- TASK OBJECTIVE -
Beginning with the line containing "1. strip <box>363,254,523,460</box>" and ending at the last line of the records, transcribe each line exactly. Do not include pictures.

========

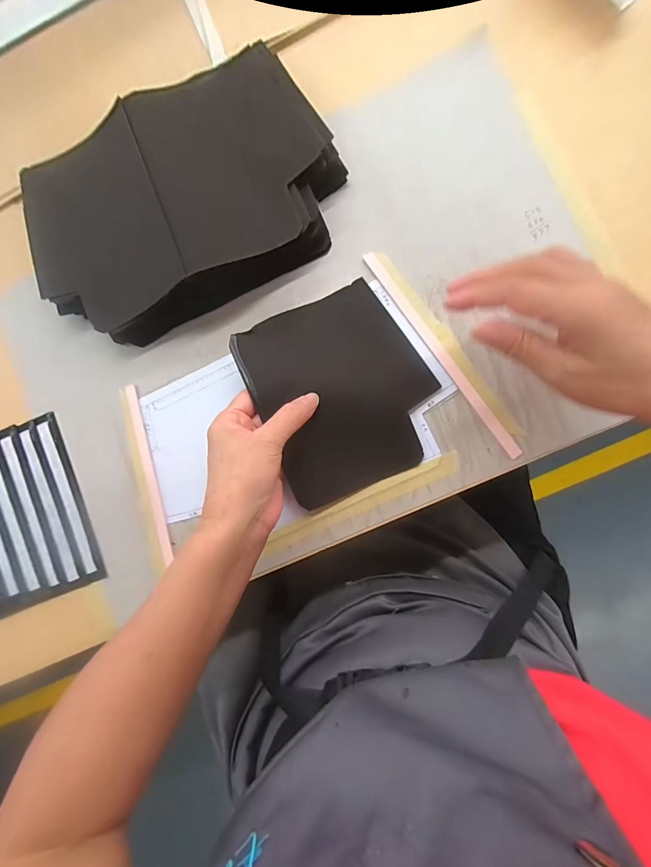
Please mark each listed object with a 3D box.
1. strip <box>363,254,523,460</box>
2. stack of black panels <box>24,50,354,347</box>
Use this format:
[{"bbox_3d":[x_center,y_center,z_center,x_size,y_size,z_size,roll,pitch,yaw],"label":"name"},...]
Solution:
[{"bbox_3d":[0.100,-0.072,0.314,0.011,0.004,0.219,-35,84,5],"label":"strip"},{"bbox_3d":[-0.132,-0.205,0.325,0.283,0.052,0.183,-23,85,6],"label":"stack of black panels"}]

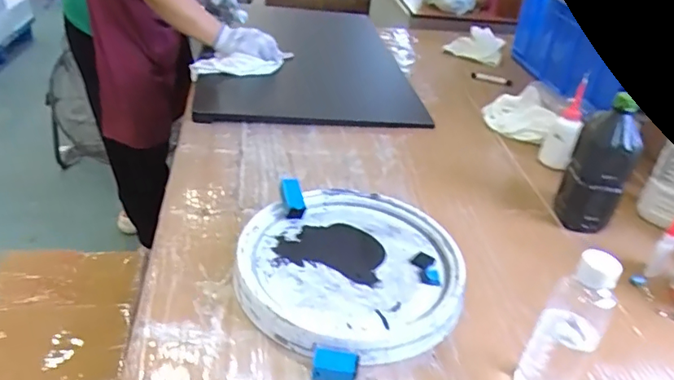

========

- PROBLEM SOLUTION -
1. strip <box>363,254,523,460</box>
2. stack of black panels <box>24,50,354,347</box>
Use this format:
[{"bbox_3d":[x_center,y_center,z_center,x_size,y_size,z_size,roll,pitch,yaw],"label":"name"},...]
Solution:
[{"bbox_3d":[0.100,-0.072,0.314,0.011,0.004,0.219,-35,84,5],"label":"strip"},{"bbox_3d":[-0.132,-0.205,0.325,0.283,0.052,0.183,-23,85,6],"label":"stack of black panels"}]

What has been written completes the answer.